→ Task brief: Would you return every line of the listing below that has "lipsa" in it?

══════════════════════════════

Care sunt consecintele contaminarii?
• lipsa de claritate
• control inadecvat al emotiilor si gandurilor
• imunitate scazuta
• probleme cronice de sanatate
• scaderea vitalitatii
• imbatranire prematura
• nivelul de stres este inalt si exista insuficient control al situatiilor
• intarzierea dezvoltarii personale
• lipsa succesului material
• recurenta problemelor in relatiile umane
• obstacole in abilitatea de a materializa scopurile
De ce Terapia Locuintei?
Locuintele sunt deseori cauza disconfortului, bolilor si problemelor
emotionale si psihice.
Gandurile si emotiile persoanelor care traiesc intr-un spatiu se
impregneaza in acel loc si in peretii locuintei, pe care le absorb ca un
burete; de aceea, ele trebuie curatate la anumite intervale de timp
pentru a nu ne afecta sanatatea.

══════════════════════════════

→ Expected answer:
• lipsa de claritate
• lipsa succesului material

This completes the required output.